● PROBLEM REQUIREMENTS
Your answer must be the data repeated exactly, with no pictures in it.

● SUPPLIED INFORMATION
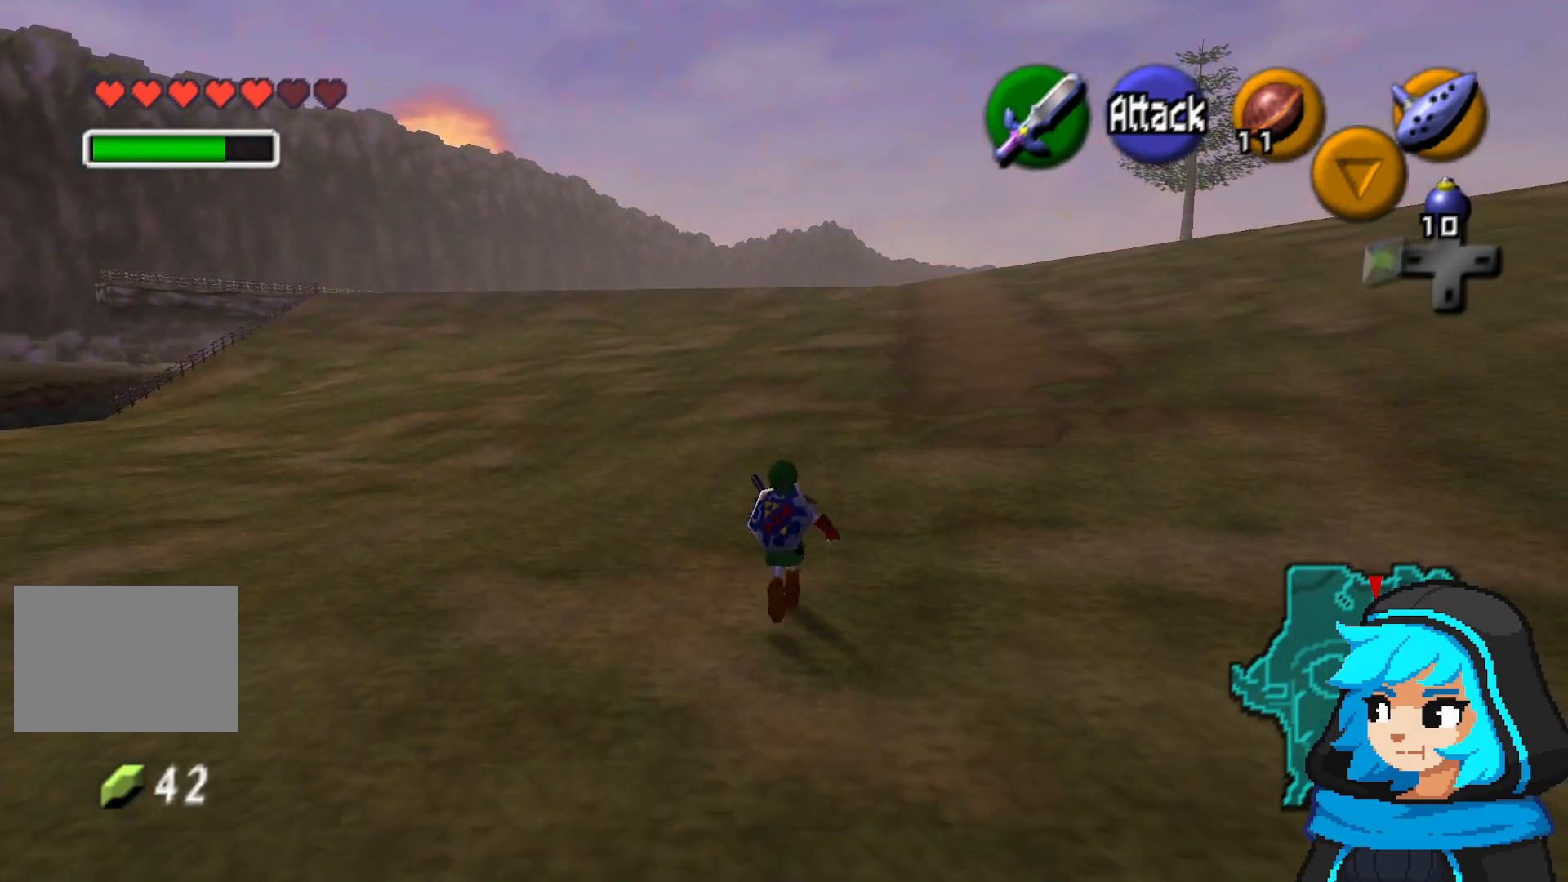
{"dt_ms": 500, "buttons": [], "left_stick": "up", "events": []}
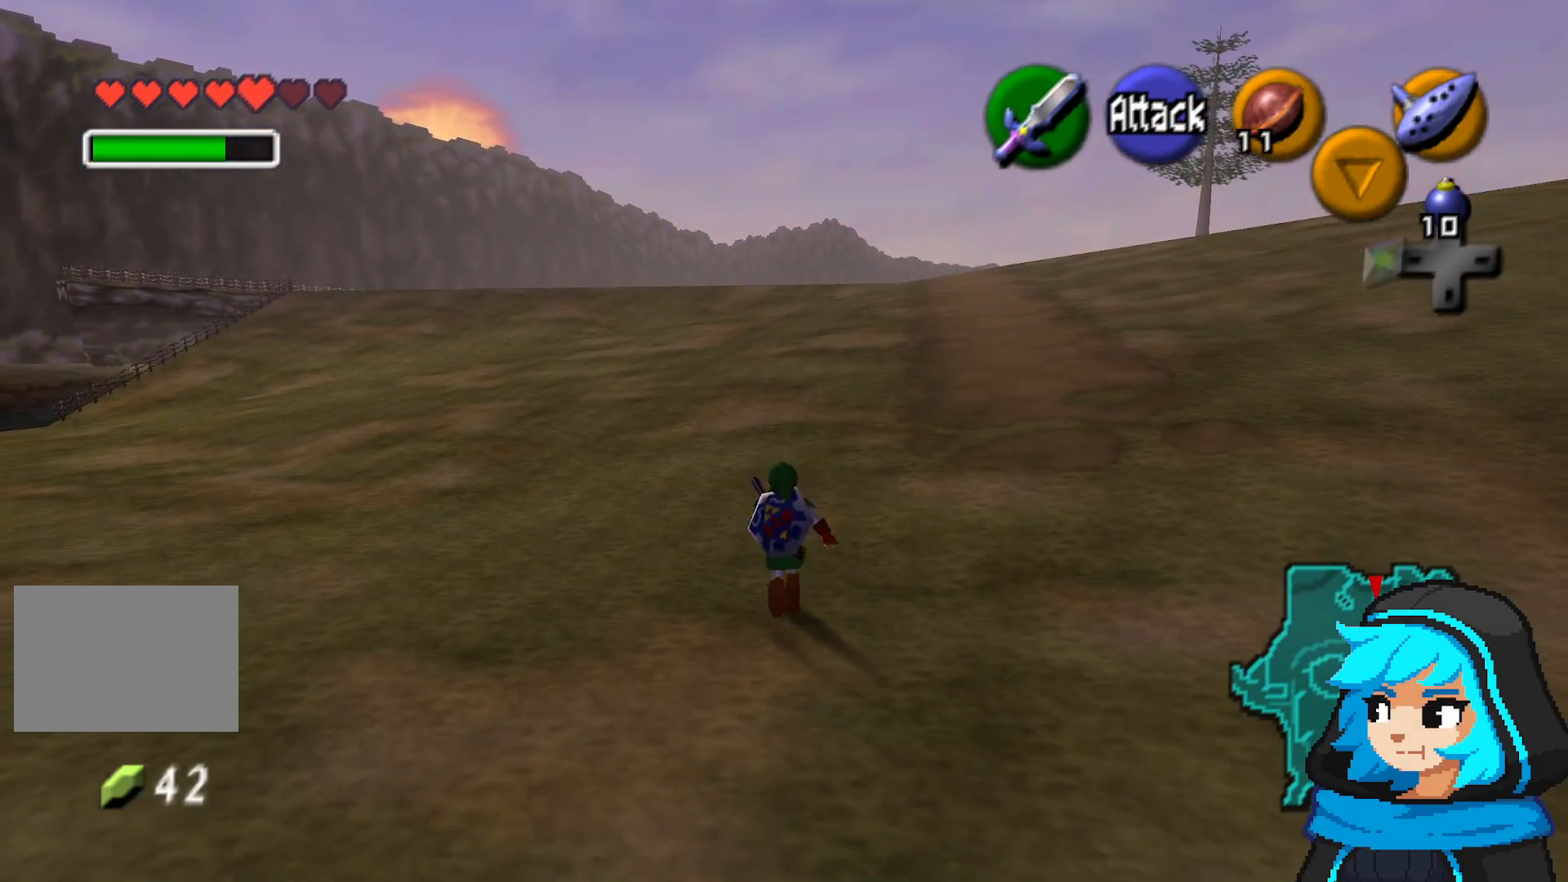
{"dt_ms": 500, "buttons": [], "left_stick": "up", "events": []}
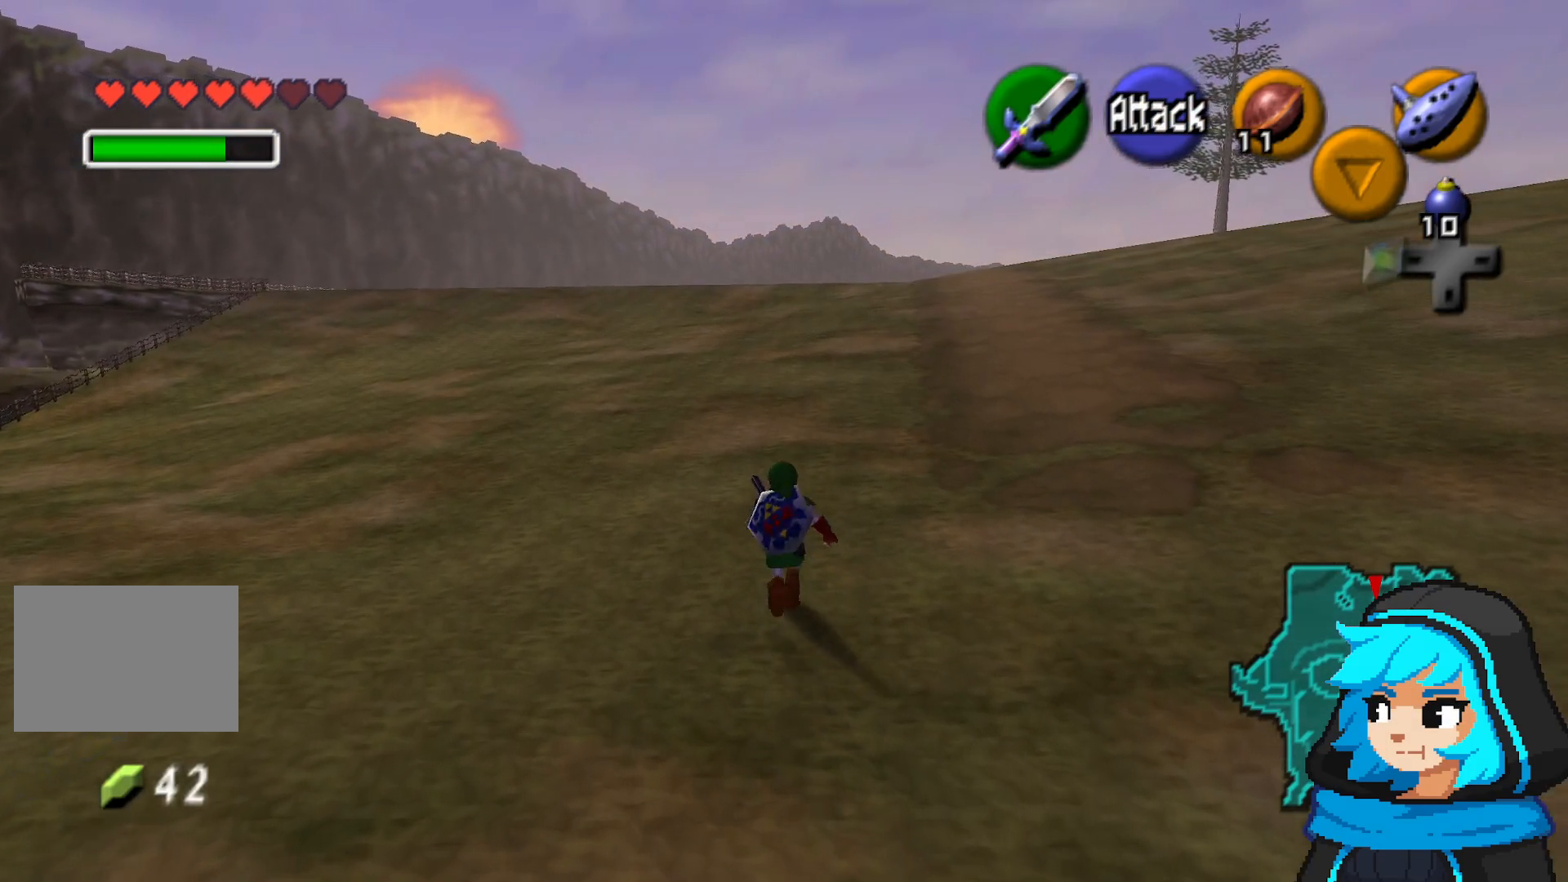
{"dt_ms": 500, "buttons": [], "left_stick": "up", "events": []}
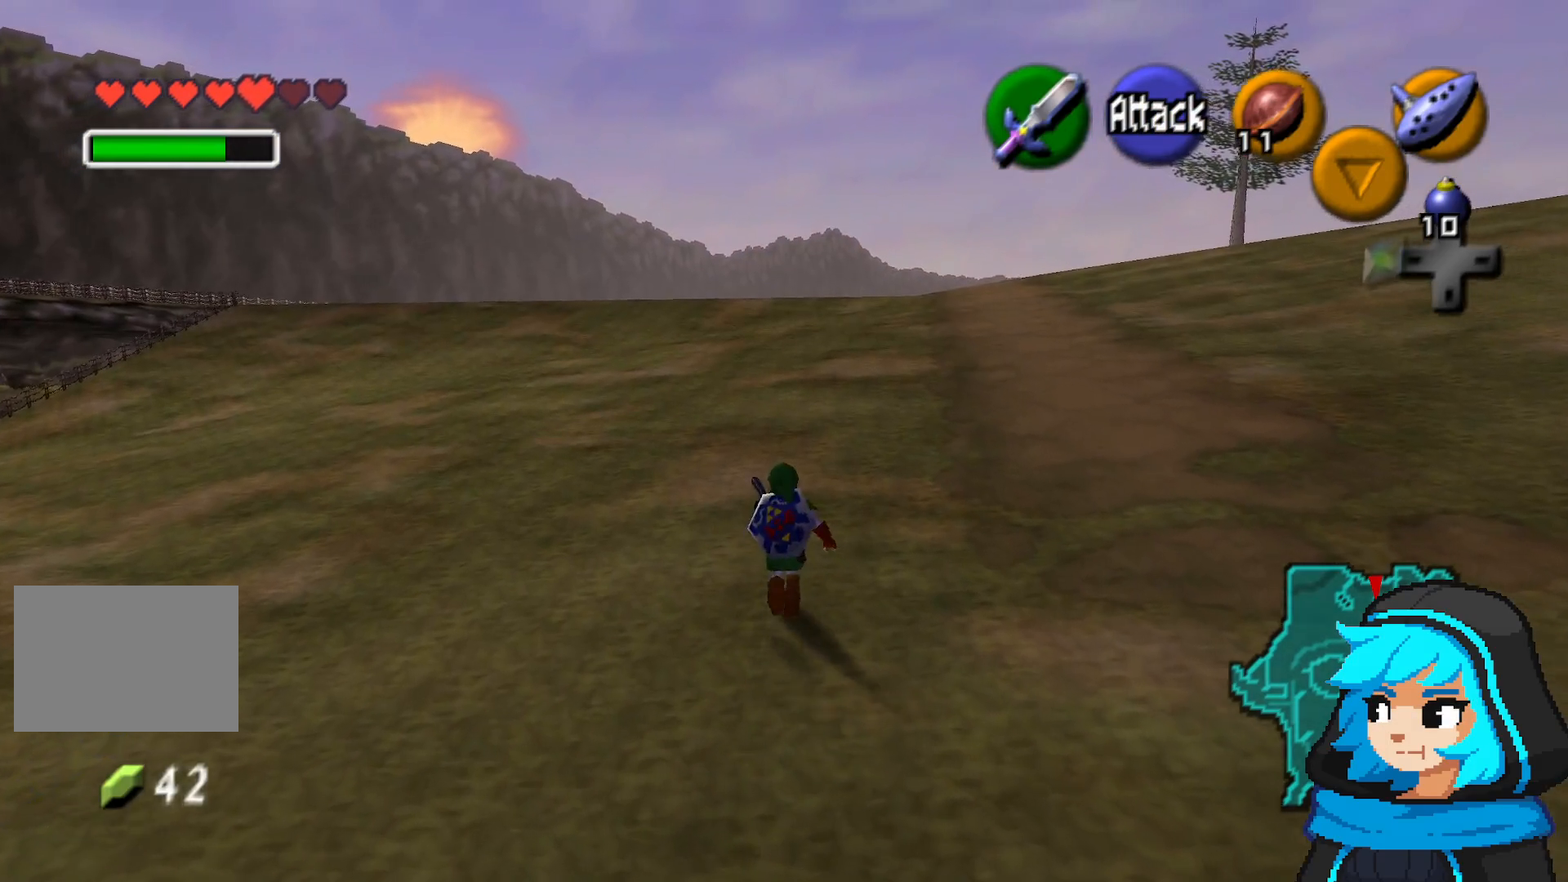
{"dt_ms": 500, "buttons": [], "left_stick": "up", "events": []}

● ANSWER FOR THIS EXERCISE
{"dt_ms": 500, "buttons": [], "left_stick": "up", "events": []}
{"dt_ms": 500, "buttons": [], "left_stick": "up", "events": []}
{"dt_ms": 500, "buttons": [], "left_stick": "up", "events": []}
{"dt_ms": 500, "buttons": [], "left_stick": "up", "events": []}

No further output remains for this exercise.